Shortly after the January 2010 earthquake Dr. Lyons organized a trip to Haiti to see what could be done to help. The earthquake was the biggest to hit the region in the last 200 years. The epicenter was only 15km from Port-au-Prince, the sprawling capital. The earthquake couldn't have hit a more vulnerable place. Few of the buildings were designed to withstand such a quake and many of them collapsed completely. Many government facilities and personnel were lost and the medical resources were totally overwhelmed.
Haiti is an impoverished country with substandard buildings, minimal infrastructure and poor medical care located in an active earthquake zone. It is vulnerable to flooding, many of its people live in sprawling low-lying slums and it is located in the center of the hurricane belt. Unless something fundamental changes in Haiti it will be the location of an ever increasing number of natural disasters.
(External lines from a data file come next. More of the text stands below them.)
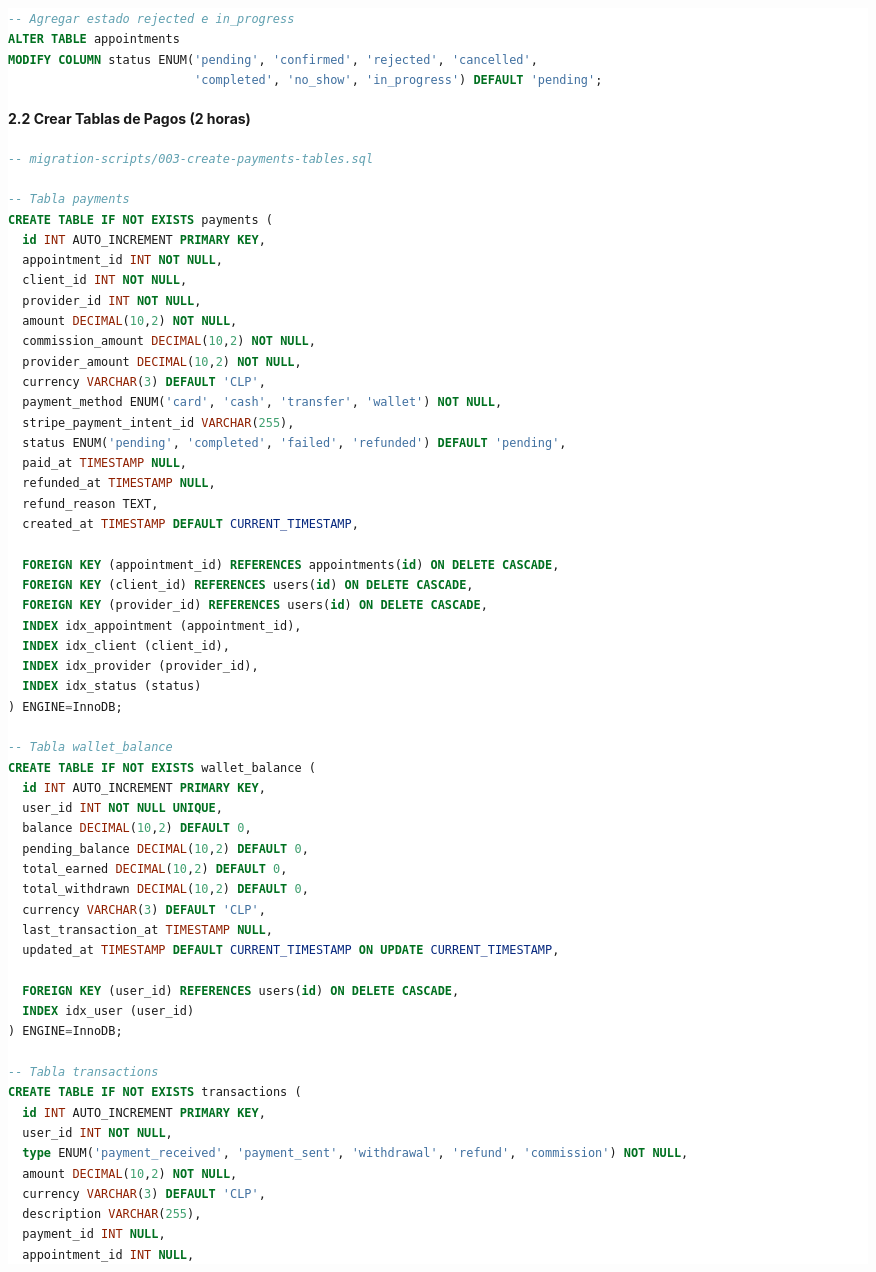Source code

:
 ```sql
-- Agregar estado rejected e in_progress
ALTER TABLE appointments 
MODIFY COLUMN status ENUM('pending', 'confirmed', 'rejected', 'cancelled', 
                          'completed', 'no_show', 'in_progress') DEFAULT 'pending';
```

#### **2.2 Crear Tablas de Pagos** (2 horas)

```sql
-- migration-scripts/003-create-payments-tables.sql

-- Tabla payments
CREATE TABLE IF NOT EXISTS payments (
  id INT AUTO_INCREMENT PRIMARY KEY,
  appointment_id INT NOT NULL,
  client_id INT NOT NULL,
  provider_id INT NOT NULL,
  amount DECIMAL(10,2) NOT NULL,
  commission_amount DECIMAL(10,2) NOT NULL,
  provider_amount DECIMAL(10,2) NOT NULL,
  currency VARCHAR(3) DEFAULT 'CLP',
  payment_method ENUM('card', 'cash', 'transfer', 'wallet') NOT NULL,
  stripe_payment_intent_id VARCHAR(255),
  status ENUM('pending', 'completed', 'failed', 'refunded') DEFAULT 'pending',
  paid_at TIMESTAMP NULL,
  refunded_at TIMESTAMP NULL,
  refund_reason TEXT,
  created_at TIMESTAMP DEFAULT CURRENT_TIMESTAMP,
  
  FOREIGN KEY (appointment_id) REFERENCES appointments(id) ON DELETE CASCADE,
  FOREIGN KEY (client_id) REFERENCES users(id) ON DELETE CASCADE,
  FOREIGN KEY (provider_id) REFERENCES users(id) ON DELETE CASCADE,
  INDEX idx_appointment (appointment_id),
  INDEX idx_client (client_id),
  INDEX idx_provider (provider_id),
  INDEX idx_status (status)
) ENGINE=InnoDB;

-- Tabla wallet_balance
CREATE TABLE IF NOT EXISTS wallet_balance (
  id INT AUTO_INCREMENT PRIMARY KEY,
  user_id INT NOT NULL UNIQUE,
  balance DECIMAL(10,2) DEFAULT 0,
  pending_balance DECIMAL(10,2) DEFAULT 0,
  total_earned DECIMAL(10,2) DEFAULT 0,
  total_withdrawn DECIMAL(10,2) DEFAULT 0,
  currency VARCHAR(3) DEFAULT 'CLP',
  last_transaction_at TIMESTAMP NULL,
  updated_at TIMESTAMP DEFAULT CURRENT_TIMESTAMP ON UPDATE CURRENT_TIMESTAMP,
  
  FOREIGN KEY (user_id) REFERENCES users(id) ON DELETE CASCADE,
  INDEX idx_user (user_id)
) ENGINE=InnoDB;

-- Tabla transactions
CREATE TABLE IF NOT EXISTS transactions (
  id INT AUTO_INCREMENT PRIMARY KEY,
  user_id INT NOT NULL,
  type ENUM('payment_received', 'payment_sent', 'withdrawal', 'refund', 'commission') NOT NULL,
  amount DECIMAL(10,2) NOT NULL,
  currency VARCHAR(3) DEFAULT 'CLP',
  description VARCHAR(255),
  payment_id INT NULL,
  appointment_id INT NULL,
```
We wanted to do something substantial that would help Haitians for years to come. But what? The destruction was so enormous. Just digging out from the rubble was going to take months and many millions of dollars. Being an agricultural company we started looking at rural Haiti, outside the area of devastation. That is where you can plainly see the long term problems that have plagued Haiti for most of the last two centuries: abject poverty, insufficient education, little or no infrastructure, environmental degradation. We found an area in northeastern Haiti where we could make a difference.